***** DATA FOR THE TASK
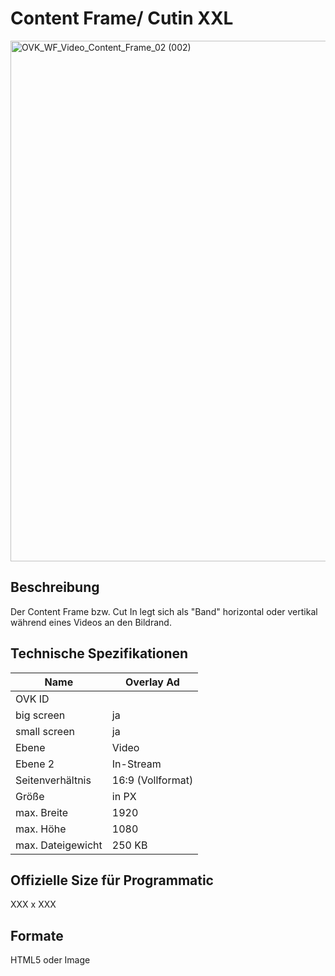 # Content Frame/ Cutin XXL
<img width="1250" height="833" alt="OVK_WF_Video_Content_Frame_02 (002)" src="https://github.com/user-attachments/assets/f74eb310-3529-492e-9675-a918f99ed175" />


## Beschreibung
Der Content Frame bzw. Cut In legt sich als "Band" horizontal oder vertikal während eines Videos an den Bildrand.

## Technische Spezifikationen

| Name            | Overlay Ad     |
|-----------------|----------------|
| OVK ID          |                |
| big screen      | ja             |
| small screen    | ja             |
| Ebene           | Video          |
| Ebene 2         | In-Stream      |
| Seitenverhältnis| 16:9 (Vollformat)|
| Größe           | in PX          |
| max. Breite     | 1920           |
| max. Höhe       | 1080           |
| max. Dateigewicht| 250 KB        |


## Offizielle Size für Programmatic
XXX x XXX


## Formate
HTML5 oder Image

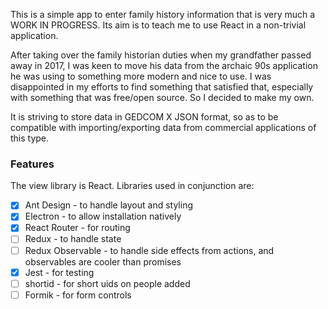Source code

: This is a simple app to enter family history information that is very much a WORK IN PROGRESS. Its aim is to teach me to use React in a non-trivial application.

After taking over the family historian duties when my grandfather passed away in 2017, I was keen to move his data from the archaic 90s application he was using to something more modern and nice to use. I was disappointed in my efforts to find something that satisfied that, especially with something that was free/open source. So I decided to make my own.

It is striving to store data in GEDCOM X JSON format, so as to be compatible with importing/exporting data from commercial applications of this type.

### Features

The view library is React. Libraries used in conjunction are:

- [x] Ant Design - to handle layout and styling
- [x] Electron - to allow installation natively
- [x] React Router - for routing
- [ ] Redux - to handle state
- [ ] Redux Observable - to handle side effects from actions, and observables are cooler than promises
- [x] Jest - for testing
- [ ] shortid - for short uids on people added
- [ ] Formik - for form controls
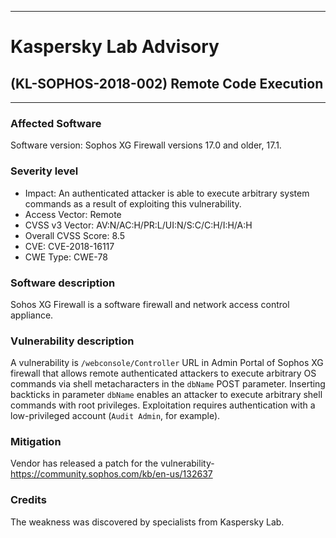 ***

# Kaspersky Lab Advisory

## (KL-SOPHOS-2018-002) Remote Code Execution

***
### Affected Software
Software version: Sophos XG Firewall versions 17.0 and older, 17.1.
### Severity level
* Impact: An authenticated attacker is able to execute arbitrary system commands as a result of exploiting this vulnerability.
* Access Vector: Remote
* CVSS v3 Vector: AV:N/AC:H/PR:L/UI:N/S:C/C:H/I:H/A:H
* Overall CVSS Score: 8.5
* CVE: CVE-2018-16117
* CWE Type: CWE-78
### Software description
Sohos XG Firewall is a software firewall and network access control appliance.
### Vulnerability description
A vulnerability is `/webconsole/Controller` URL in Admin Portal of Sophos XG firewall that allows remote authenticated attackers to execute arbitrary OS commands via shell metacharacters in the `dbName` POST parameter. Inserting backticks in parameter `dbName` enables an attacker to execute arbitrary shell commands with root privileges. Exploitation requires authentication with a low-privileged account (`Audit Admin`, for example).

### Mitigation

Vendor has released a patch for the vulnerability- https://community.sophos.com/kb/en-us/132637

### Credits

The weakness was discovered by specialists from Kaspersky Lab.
**********
***** DATA FOR THE TASK
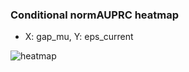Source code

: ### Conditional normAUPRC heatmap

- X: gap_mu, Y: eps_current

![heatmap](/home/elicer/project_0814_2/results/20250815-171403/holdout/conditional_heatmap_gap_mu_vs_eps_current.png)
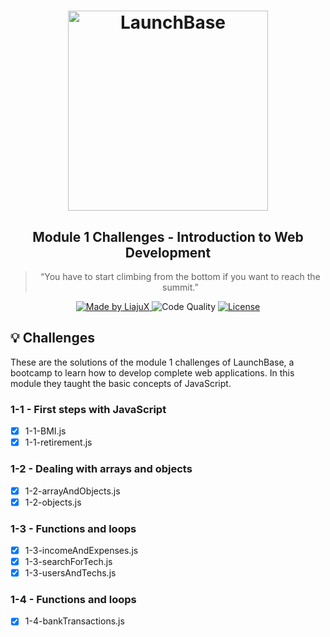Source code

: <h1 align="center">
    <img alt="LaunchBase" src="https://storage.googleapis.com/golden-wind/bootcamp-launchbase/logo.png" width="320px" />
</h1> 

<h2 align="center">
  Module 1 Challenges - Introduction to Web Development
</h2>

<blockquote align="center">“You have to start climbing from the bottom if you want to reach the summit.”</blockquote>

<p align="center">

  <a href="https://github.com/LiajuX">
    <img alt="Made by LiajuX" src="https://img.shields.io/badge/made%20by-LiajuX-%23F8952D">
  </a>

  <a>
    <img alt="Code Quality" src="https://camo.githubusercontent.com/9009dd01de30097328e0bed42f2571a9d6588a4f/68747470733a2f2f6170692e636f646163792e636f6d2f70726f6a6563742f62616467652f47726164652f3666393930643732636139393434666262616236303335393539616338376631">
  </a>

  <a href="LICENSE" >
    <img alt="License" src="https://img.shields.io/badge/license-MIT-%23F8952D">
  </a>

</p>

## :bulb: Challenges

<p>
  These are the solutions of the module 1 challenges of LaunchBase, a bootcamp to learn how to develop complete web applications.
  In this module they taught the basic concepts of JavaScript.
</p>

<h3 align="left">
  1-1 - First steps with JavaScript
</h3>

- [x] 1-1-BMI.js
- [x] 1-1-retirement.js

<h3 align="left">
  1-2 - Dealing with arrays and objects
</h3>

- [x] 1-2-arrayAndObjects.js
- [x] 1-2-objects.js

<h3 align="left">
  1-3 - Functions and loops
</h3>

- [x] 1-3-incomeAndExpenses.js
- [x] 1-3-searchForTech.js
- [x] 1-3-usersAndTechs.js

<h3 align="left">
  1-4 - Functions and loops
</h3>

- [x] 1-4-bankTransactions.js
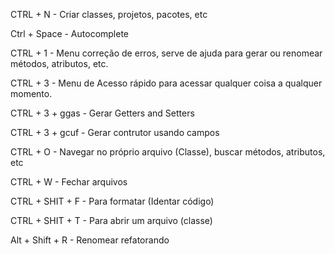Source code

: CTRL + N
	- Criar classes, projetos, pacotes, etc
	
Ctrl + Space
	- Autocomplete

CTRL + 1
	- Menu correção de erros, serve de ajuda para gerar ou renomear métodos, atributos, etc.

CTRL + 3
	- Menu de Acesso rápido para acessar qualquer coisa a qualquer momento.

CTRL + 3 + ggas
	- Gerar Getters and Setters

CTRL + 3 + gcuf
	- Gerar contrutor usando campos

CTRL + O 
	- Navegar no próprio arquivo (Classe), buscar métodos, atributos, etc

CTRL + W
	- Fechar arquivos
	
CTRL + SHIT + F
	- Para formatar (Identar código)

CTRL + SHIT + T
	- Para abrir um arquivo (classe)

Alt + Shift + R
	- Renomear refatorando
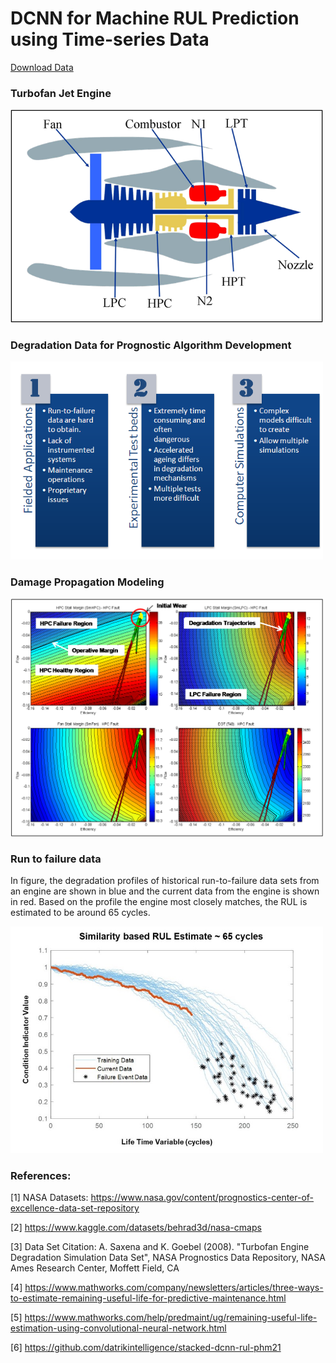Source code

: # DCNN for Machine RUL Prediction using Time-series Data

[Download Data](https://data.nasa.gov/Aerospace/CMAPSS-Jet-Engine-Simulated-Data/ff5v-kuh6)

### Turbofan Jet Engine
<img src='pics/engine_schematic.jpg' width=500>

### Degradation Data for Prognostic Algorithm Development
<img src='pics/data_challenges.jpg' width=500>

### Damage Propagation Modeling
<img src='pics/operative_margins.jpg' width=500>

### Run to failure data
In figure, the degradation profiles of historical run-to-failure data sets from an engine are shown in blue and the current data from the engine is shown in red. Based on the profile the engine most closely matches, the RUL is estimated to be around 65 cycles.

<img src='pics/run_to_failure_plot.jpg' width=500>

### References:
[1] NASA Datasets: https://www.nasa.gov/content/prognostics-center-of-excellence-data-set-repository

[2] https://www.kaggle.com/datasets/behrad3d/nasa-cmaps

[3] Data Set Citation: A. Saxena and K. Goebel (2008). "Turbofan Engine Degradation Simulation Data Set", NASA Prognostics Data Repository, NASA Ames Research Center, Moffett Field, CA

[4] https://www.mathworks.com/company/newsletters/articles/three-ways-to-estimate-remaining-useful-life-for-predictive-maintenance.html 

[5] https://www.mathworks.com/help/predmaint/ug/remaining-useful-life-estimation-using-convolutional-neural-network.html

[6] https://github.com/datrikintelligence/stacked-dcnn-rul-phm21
**********
» **EXERCISE INSTRUCTIONS**:
Would you please return all lines from the listing above that contain "badge"?

» **TASK RESPONSE**:
    <img alt="Made by LiajuX" src="https://img.shields.io/badge/made%20by-LiajuX-%23F8952D">
    <img alt="License" src="https://img.shields.io/badge/license-MIT-%23F8952D">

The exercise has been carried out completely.